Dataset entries
[Start of Attachment]

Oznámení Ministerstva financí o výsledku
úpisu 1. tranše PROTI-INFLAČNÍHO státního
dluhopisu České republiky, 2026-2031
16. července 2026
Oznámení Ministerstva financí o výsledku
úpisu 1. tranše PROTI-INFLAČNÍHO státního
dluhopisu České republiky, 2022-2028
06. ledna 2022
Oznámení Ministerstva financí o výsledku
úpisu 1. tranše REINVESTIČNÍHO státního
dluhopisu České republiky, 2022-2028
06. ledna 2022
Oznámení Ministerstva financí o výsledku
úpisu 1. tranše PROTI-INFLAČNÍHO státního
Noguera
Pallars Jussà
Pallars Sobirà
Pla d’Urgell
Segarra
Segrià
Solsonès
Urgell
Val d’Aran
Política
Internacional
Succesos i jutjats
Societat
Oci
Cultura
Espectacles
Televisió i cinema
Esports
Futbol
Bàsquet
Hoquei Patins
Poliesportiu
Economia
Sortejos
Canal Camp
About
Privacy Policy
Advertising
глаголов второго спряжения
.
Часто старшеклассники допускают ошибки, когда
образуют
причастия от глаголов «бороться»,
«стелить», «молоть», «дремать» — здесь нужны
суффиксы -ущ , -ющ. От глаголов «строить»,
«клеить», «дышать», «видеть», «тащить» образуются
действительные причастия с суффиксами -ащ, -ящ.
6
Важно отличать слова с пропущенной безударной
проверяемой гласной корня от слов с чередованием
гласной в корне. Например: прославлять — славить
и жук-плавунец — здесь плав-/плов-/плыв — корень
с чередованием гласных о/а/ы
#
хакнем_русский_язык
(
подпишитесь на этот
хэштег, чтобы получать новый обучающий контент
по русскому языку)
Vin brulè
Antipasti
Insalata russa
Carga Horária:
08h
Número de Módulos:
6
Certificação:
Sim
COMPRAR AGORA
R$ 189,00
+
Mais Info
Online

[End of Attachment]

§ Request:
Arrange every line of the records above as a numbered list, leaving out any blank lines.

§ Exercise answer:
1. Oznámení Ministerstva financí o výsledku
2. úpisu 1. tranše PROTI-INFLAČNÍHO státního
3. dluhopisu České republiky, 2026-2031
4. 16. července 2026
5. Oznámení Ministerstva financí o výsledku
6. úpisu 1. tranše PROTI-INFLAČNÍHO státního
7. dluhopisu České republiky, 2022-2028
8. 06. ledna 2022
9. Oznámení Ministerstva financí o výsledku
10. úpisu 1. tranše REINVESTIČNÍHO státního
11. dluhopisu České republiky, 2022-2028
12. 06. ledna 2022
13. Oznámení Ministerstva financí o výsledku
14. úpisu 1. tranše PROTI-INFLAČNÍHO státního
15. Noguera
16. Pallars Jussà
17. Pallars Sobirà
18. Pla d’Urgell
19. Segarra
20. Segrià
21. Solsonès
22. Urgell
23. Val d’Aran
24. Política
25. Internacional
26. Succesos i jutjats
27. Societat
28. Oci
29. Cultura
30. Espectacles
31. Televisió i cinema
32. Esports
33. Futbol
34. Bàsquet
35. Hoquei Patins
36. Poliesportiu
37. Economia
38. Sortejos
39. Canal Camp
40. About
41. Privacy Policy
42. Advertising
43. глаголов второго спряжения
44. .
45. Часто старшеклассники допускают ошибки, когда
46. образуют
47. причастия от глаголов «бороться»,
48. «стелить», «молоть», «дремать» — здесь нужны
49. суффиксы -ущ , -ющ. От глаголов «строить»,
50. «клеить», «дышать», «видеть», «тащить» образуются
51. действительные причастия с суффиксами -ащ, -ящ.
52. 6
53. Важно отличать слова с пропущенной безударной
54. проверяемой гласной корня от слов с чередованием
55. гласной в корне. Например: прославлять — славить
56. и жук-плавунец — здесь плав-/плов-/плыв — корень
57. с чередованием гласных о/а/ы
58. #
59. хакнем_русский_язык
60. (
61. подпишитесь на этот
62. хэштег, чтобы получать новый обучающий контент
63. по русскому языку)
64. Vin brulè
65. Antipasti
66. Insalata russa
67. Carga Horária:
68. 08h
69. Número de Módulos:
70. 6
71. Certificação:
72. Sim
73. COMPRAR AGORA
74. R$ 189,00
75. +
76. Mais Info
77. Online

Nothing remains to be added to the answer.